In Radar school the executive officer tended to bore down on minor misdemeanors. There were two incidents which Roger specifically recalls. The first was a time when there were sailors posted in the bathrooms who would write down names and serial numbers of some of the men as they exited and the following weekend was a list of sailors restricted to base for weekend for the offense of not flushing the urinal. The second incident involved the inspections of the barracks. It was typical that surprise inspections would occur and the company had figured out a system to watch for and spot the inspectors prior to them getting to the barracks, relaying the information through the barracks. This came to the attention of the officers and in retaliation they came through with a surprise inspection that was not detected and went over everything in the barracks very, very thoroughly. There was an empty room nearby where Roger was and he overheard the conversation. One inspector said something to the effect that "This locker looks like a rats nest." Another inspector said something to the effect that "This one hasn't been clean since 'Christ was an ordinary Seaman'." The following weekend the entire company was on restriction.

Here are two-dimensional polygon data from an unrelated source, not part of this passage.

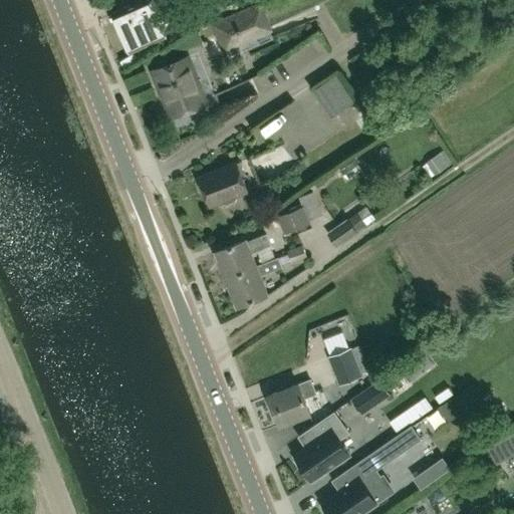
[(166,17),(182,9),(177,0),(140,0),(112,13),(131,52),(173,33),(166,17)]
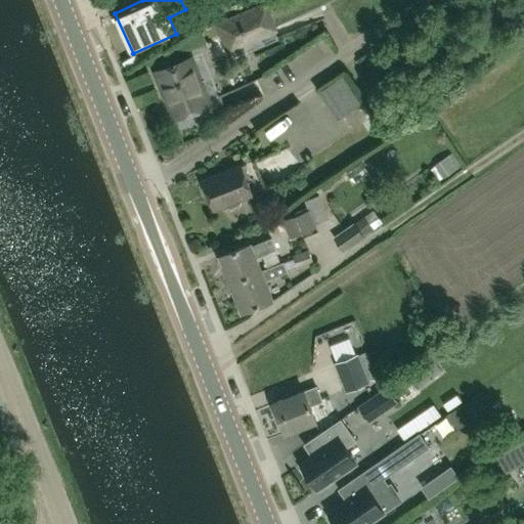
[(229,52),(275,31),(264,5),(220,25),(217,26),(220,33),(229,52)]
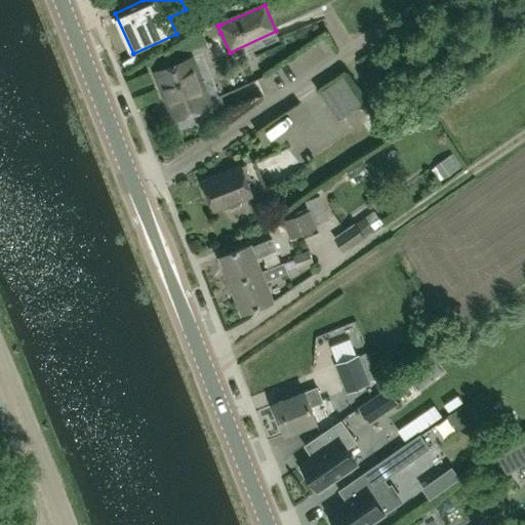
[(175,118),(209,104),(190,57),(158,71),(169,98),(167,98),(175,118)]
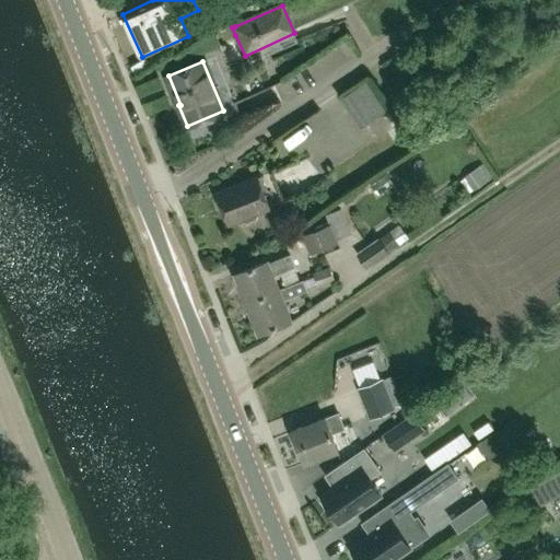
[(360,126),(385,109),(365,81),(341,97),(360,126)]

Once the company graduated from Radar school, the war was long over. They were sent to Little Creek, VA, near Norfolk, to the demobilization center for the Navy. Over the course of the next 2 months they helped to discharge returning Navy personnel. After which they discharged themselves. Roger's specific duties were to determine where the sailor was originally inducted into service and to facilitate the return to the same location. In most cases, the sailor was provided compensation for rail transportation to the induction location. It was an easy clerical job. Often the sailors would be done with their work early and given the rest of the day off. Liberty was normally taken in Norfolk.
After his discharge, Roger went back to the University of Rochester and finished up his college studies, married had 2 children and found a carrier in Engineering at GE in Syracuse, NY and later taught at a community college. He currently resides in Rochester, NY.